Naja natürlich hat Latex ohne Puppymaske oder Petplay auch was, vorallem mit Gasmaske ist es auch anziehend. Andere Fetische die ich für mich entdeckt habe, wie z.b Füße, Watersports und Public hatte ich natürlich vor dem Hundeleben auch schon zum teil. Jedoch hab ich sie ignoriert und nicht wirklich ausgelebt oder war einfach geistig noch nicht soweit so etwas in echt zu machen. Auch weil ich mich auch ein wenig dafür geschämt habe. Durch das Puppy sein war ich dann durch die Maske und auch durch das wissen das es außer mir noch mehr gibt die sehr, nennen wir es mal “perverse”, Fetische haben auf einmal nicht mehr so verklemmt und scheu das so offen auszuleben wie ich es jetzt tue. Komplett neue Fetische die dazugekommen sind, sind sachen wie Breathplay, Bondage und leichtes SM. Das habe ich durch das Fetischreiche leben der ganzen Puppies die ich kennengelernt habe lieben gelernt.

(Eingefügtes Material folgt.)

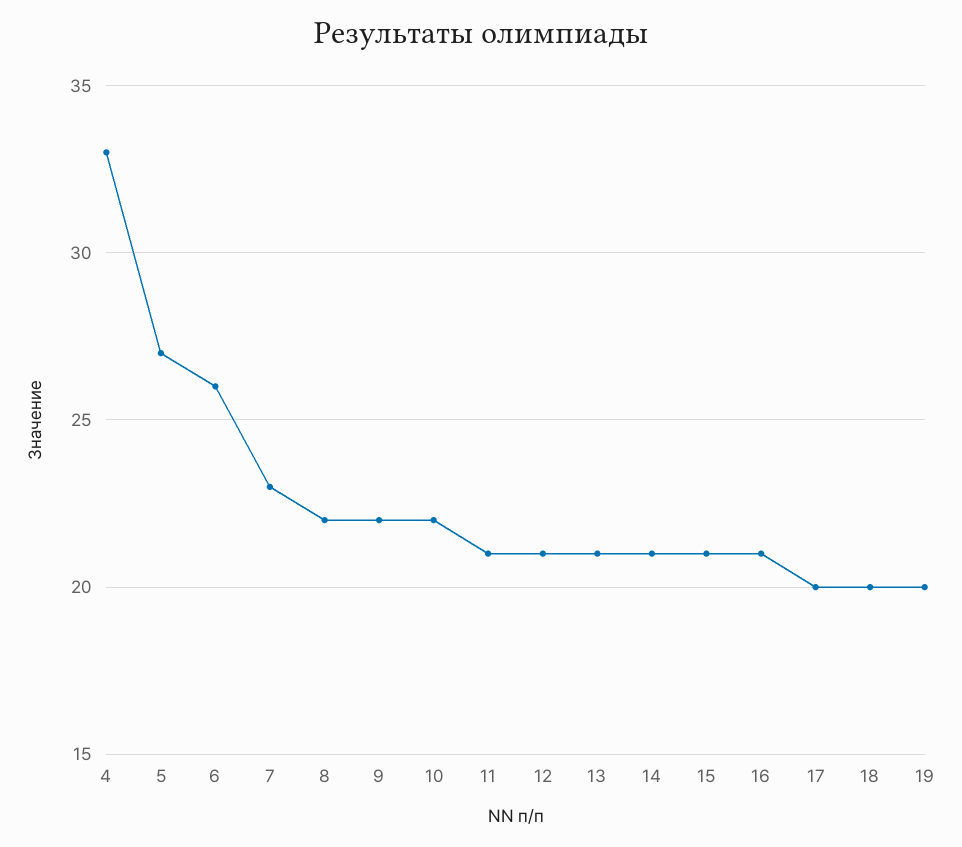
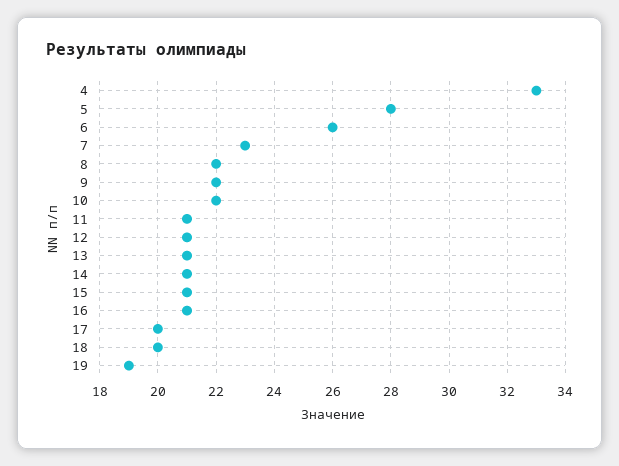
5: 27 -> 28
19: 20 -> 19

Also war es es demfalls sozusagen ein kleiner katalysator für dich 😉 Und heute, was hat Fetish Insgesamt für eine Bedeutung für dich persönlich?

Fetische sind ein teil meines täglichen Lebens und eigentlich auch von fast jedem anderen Menschen. Ein Großteil der Menschen hat irgend einen bestimmten Fetisch, irgend ein bestimmtes Objekt, eine bestimmte Verhaltensweise oder ein spezieller Teil des Körpers der erregender ist als alles andere. Bei den meisten sind Fetische mit einem gewissen Schamgefühl verbunden, weshalb sie nicht öffentlich darüber reden wollen oder ihren Fetisch nicht zeigen wollen. Für mich habe ich diese Fetische entdeckt und übe sie aus so oft ich kann und teile auch gerne was ich so mache online. Ich finde man sollte sich nicht für seine Vorlieben verstecken müssen.

Sehr wahr. Ich denke es gibt kaum einen besseren Satz, auf dem man dieses Interview beenden kann. Danke dir für deine Zeit, Kami, und ich wünsche dir alles gute auf deiner weiteren Fetischreise.